--- EXTRAIT DE PAGE ---
******
Passés les gros cabinets comme Page Group, Hays ou encore Robert Half, dont les résultats et donc les effectifs sont en baisse depuis 2023, les cabinets de recrutement plus petits réduisent aussi leur masse salariale et ajustent leur offre. Basé à Nantes et spécialisé dans le bâtiment, Hunteo est par exemple passé de 30 à 15 salariés. HireSweet, positionné sur le recrutement d’ingénieurs logiciels pour les start-up de la tech, a lui aussi divisé ses effectifs par deux avec la crise.

Même chose chez Fab Group, qui dans le même temps a retravaillé son offre, avec différents niveaux de prix selon les prestations. « C’est important d’être transparent sur le contenu de notre prestation pour que le client comprenne pourquoi nous lui facturons 20% [du salaire annuel du candidat recruté]. Ce qui a le plus changé ces dernières années, c’est l’exigence des clients sur le prix », insiste Yann Pelvet, CEO de Fab Group.

Des candidats plus volatiles

Autre défi dans le monde du recrutement, la plus grande volatilité des candidats. Il y a d’abord ceux qui acceptent une offre puis ne donnent plus de nouvelles du jour au lendemain. Face à ce phénomène en croissance, les cabinets tentent parfois de sensibiliser les candidats, en leur faisant prendre un engagement moral vis-à-vis du candidat en shortlist à qui le recruteur doit dire non.
******
--- CONSIGNE ---
Modifiez l'extrait sur les cabinets de recrutement en recopiant tout le passage qui va de « Même chose chez » jusqu'à « de Fab Group. », où « exigence » devient « attente ».

--- DONNÉES DE L'EXERCICE ---
******
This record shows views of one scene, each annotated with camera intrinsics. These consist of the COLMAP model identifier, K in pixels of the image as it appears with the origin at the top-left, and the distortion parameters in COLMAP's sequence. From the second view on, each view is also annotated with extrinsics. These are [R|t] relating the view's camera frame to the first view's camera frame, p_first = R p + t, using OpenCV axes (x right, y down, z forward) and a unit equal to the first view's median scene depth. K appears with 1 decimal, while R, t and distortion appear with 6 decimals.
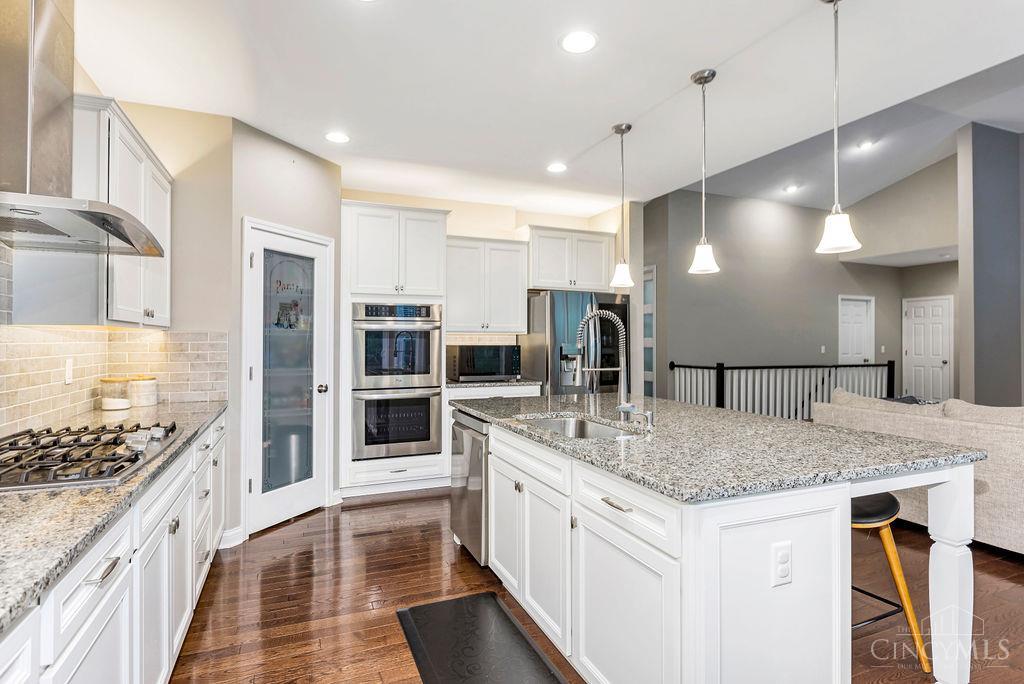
******
--- RÉSULTAT ---
Même chose chez Fab Group, qui dans le même temps a retravaillé son offre, avec différents niveaux de prix selon les prestations. « C’est important d’être transparent sur le contenu de notre prestation pour que le client comprenne pourquoi nous lui facturons 20% [du salaire annuel du candidat recruté]. Ce qui a le plus changé ces dernières années, c’est l’attente des clients sur le prix », insiste Yann Pelvet, CEO de Fab Group.